++++ RECORDED DATA ++++
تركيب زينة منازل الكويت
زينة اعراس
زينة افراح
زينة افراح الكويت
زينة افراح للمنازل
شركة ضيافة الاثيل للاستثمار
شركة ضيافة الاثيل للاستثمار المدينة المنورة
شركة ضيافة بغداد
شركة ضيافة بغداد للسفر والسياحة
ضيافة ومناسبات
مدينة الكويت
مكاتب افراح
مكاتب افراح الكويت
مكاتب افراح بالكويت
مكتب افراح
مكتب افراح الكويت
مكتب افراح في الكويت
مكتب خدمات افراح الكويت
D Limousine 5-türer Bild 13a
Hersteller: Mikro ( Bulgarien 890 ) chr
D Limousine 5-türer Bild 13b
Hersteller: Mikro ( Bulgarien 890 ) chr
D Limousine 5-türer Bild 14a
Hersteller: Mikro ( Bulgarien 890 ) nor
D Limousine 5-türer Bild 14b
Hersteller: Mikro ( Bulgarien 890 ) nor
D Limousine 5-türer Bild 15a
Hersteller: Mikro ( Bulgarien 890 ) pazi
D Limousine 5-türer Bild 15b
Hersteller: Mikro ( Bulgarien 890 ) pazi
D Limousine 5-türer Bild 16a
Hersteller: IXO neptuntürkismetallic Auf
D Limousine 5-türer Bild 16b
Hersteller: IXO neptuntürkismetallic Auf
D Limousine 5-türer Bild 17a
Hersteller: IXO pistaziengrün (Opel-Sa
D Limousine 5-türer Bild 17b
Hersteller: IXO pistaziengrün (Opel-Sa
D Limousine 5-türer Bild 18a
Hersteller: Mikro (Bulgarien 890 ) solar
++++
++++ RECORDED DATA ++++
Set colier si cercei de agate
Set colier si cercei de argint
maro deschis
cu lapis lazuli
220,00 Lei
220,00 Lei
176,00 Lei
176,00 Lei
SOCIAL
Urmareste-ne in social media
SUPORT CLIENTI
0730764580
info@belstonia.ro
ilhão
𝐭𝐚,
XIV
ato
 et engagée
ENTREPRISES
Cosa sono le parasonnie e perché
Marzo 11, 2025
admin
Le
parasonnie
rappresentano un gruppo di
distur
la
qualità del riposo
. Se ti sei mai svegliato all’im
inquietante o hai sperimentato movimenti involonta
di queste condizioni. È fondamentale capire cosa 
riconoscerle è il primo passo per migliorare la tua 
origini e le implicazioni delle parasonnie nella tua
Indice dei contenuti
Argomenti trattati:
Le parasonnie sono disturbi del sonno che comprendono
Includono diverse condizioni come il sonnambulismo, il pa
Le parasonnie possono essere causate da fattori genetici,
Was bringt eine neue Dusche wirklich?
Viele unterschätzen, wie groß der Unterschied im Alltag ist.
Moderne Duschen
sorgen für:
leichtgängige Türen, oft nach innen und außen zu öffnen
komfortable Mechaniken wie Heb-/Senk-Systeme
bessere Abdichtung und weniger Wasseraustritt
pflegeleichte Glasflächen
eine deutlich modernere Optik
++++
*PROBLEM DESCRIPTION:* Print the lines from the one containing "تركيب زينة منازل الكويت" through the one containing "D Limousine 5-türer Bild 16b", both included, with no changes.

*SOLUTION FOR THIS EXERCISE:*
تركيب زينة منازل الكويت
زينة اعراس
زينة افراح
زينة افراح الكويت
زينة افراح للمنازل
شركة ضيافة الاثيل للاستثمار
شركة ضيافة الاثيل للاستثمار المدينة المنورة
شركة ضيافة بغداد
شركة ضيافة بغداد للسفر والسياحة
ضيافة ومناسبات
مدينة الكويت
مكاتب افراح
مكاتب افراح الكويت
مكاتب افراح بالكويت
مكتب افراح
مكتب افراح الكويت
مكتب افراح في الكويت
مكتب خدمات افراح الكويت
D Limousine 5-türer Bild 13a
Hersteller: Mikro ( Bulgarien 890 ) chr
D Limousine 5-türer Bild 13b
Hersteller: Mikro ( Bulgarien 890 ) chr
D Limousine 5-türer Bild 14a
Hersteller: Mikro ( Bulgarien 890 ) nor
D Limousine 5-türer Bild 14b
Hersteller: Mikro ( Bulgarien 890 ) nor
D Limousine 5-türer Bild 15a
Hersteller: Mikro ( Bulgarien 890 ) pazi
D Limousine 5-türer Bild 15b
Hersteller: Mikro ( Bulgarien 890 ) pazi
D Limousine 5-türer Bild 16a
Hersteller: IXO neptuntürkismetallic Auf
D Limousine 5-türer Bild 16b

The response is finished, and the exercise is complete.